Another ball handler capable of breaking down a defense off the bounce to get into the teeth of the coverage before taking it himself, lofting a lob to a lurking Clint Capela, or whipping a pass out to an open shooter could be a real boon for the Rockets offense. Westbrook led the league in points created per game via direct assist in each of the past two seasons, and he did that on a team where hardly anybody could hit a 3-point shot; he threw a league-best “802 passes that led directly to a 3-point attempt” in 2018-19, according to Second Spectrum data cited by Chris Herring of FiveThirtyEight. His shot creation might look even better on a roster featuring at least a half-dozen capable catch-and-shoot targets in a scheme that has set new NBA records for total team 3-point attempts in each of the past three seasons.

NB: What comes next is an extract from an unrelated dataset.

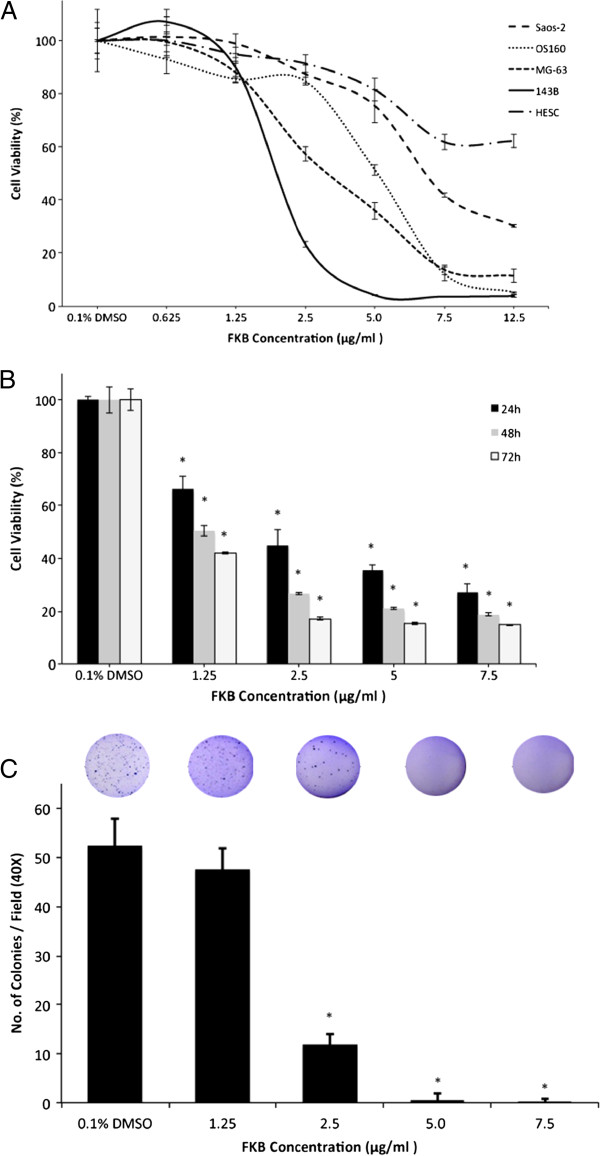
Antiproliferative effect of FKB on OS cells. A, Four OS cell lines and fibroblast cell line (HESC) were used and cells were treated with FKB at the indicated concentration in the figure for 72 h, and cell viabilities were measured by MTT assay. B, 143B cells were treated with indicated concentrations for 24, 48 or 72 h. C, anchorage-independent colony formation assay showed significantly decreased number of colonies formed by 143B cells treated with FKB compared with control group; inset, representative photography of soft agar colonies at 14 days after cell seeding. An asterisk (*) indicates a significant difference in comparison with the control group (p<0.05).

Maximizing Westbrook’s value within that freewheeling, bombs-away philosophy, though, will require him to focus more on creating for others than for himself. Westbrook attempted 5.6 3-pointers per game last season, the second-highest rate of his career, despite making just 29 percent of them, the third lowest. Barring a major change in beyond-the-arc accuracy for Westbrook—who has the lowest career 3-point percentage of any player in history with at least 2,500 attempts—the bulk of those shots would be better directed toward the waiting hands of his teammates. Will Russ be able to find it within himself to stay within himself, knowing that the Rockets’ other options—Harden, Eric Gordon, P.J. Tucker, Austin Rivers, Gerald Green, Danuel House Jr.—are much better equipped to cash in on the looks he can create than he is?

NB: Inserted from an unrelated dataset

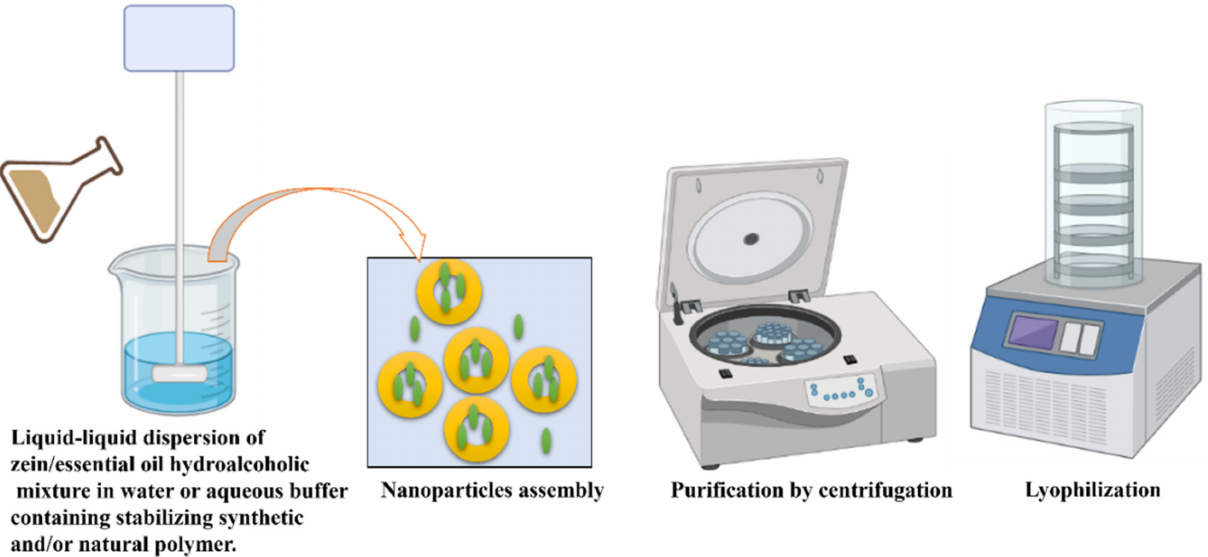
Figure 6. The encapsulation of essential oils into zein by the liquid–liquid dispersion approach and the separation and lyophilization of the formulated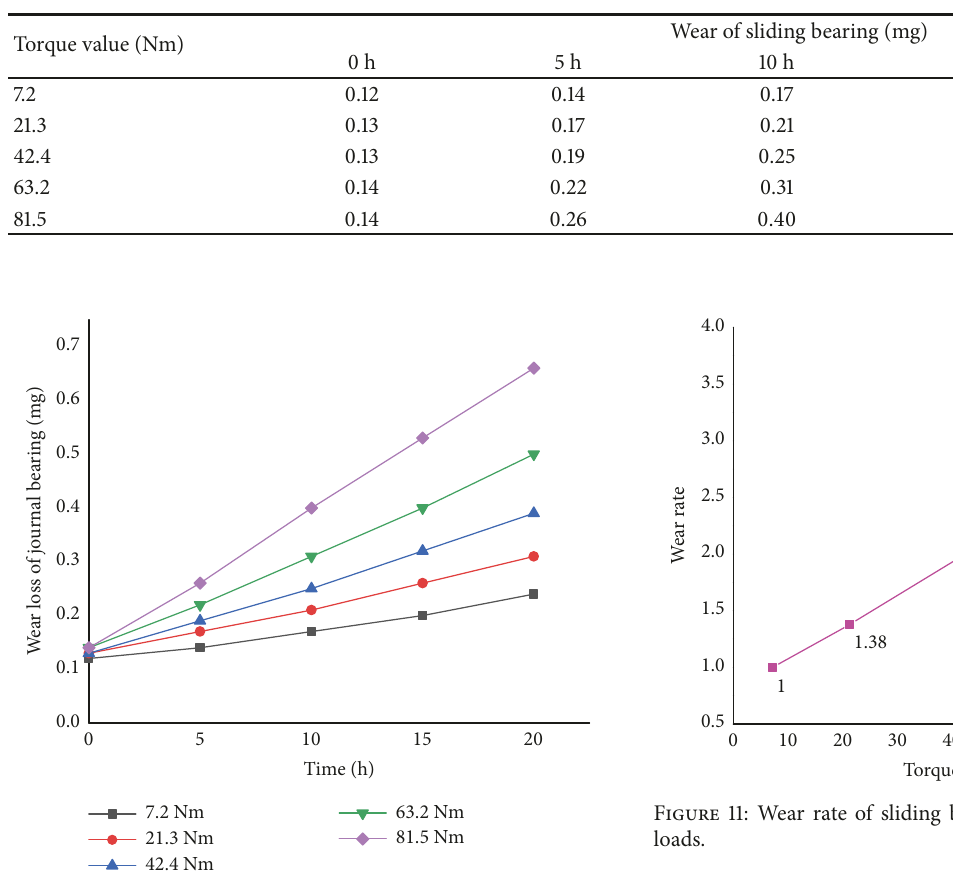
Figure 10: Time-wear curve of sliding bearing II under different torque excitations.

There will also be major questions about how effectively Westbrook can replace Paul on the defensive end. Russ logged big minutes for an excellent Thunder defense last season and proved he can be a disruptive force, ranking fourth in the league in steals and fifth in deflections. His off-ball work, though … well, it needs work, and neither he nor Harden (whose defensive effort has improved since its meme-producing nadir) have consistently shown a capacity to stop top-flight opposing ball handlers at the point of attack. Westbrook is better built and better suited to check point guards than the bigger Harden; is he ready to accept that challenge, and help Houston stay solid enough on that side of the floor to be able to overwhelm opponents with its offense? (If not, a lot of responsibility figures to fall on the shoulders of Gordon, who locked up Donovan Mitchell in the Rockets’ opening-round playoff victory over the Jazz before Houston fell to the Warriors in Round 2.) 

Stepping into a secondary offensive role might not be as hard for Westbrook to accept as the general public might think. We’ve already seen him show an increased willingness to take a step back to create space for the growth of an ascendant teammate: Last season, he posted his lowest usage rate since 2010 to make room for George’s emergence. Will he be willing to do the same in Houston, tossing the keys to Harden and recommitting more frequently to working off the ball, if that’s what Daryl Morey, Mike D’Antoni, and the rest of Houston’s brain trust believe will give the team its best chance—not just to win an individual game, but to finally break out of the Western Conference for the franchise’s first NBA Finals berth in a quarter-century?

Maybe not. Westbrook has been doing things his way, all the way, for a long time, and inertia can be a powerful force. It takes a lot to change a man; hell, it takes a lot to try. But for what comes next in Westbrook’s career to stand a chance of being more successful than what immediately preceded it, it’s likely that more than just his location and his uniform will need to be different.

For a player long defined by his predilection for living at the extremes, could less be more? Can Russell Westbrook ever, in any meaningful way, even be less Russell Westbrook? This move to Houston might be our best chance to find out—and his best chance to launch a significant and successful second act.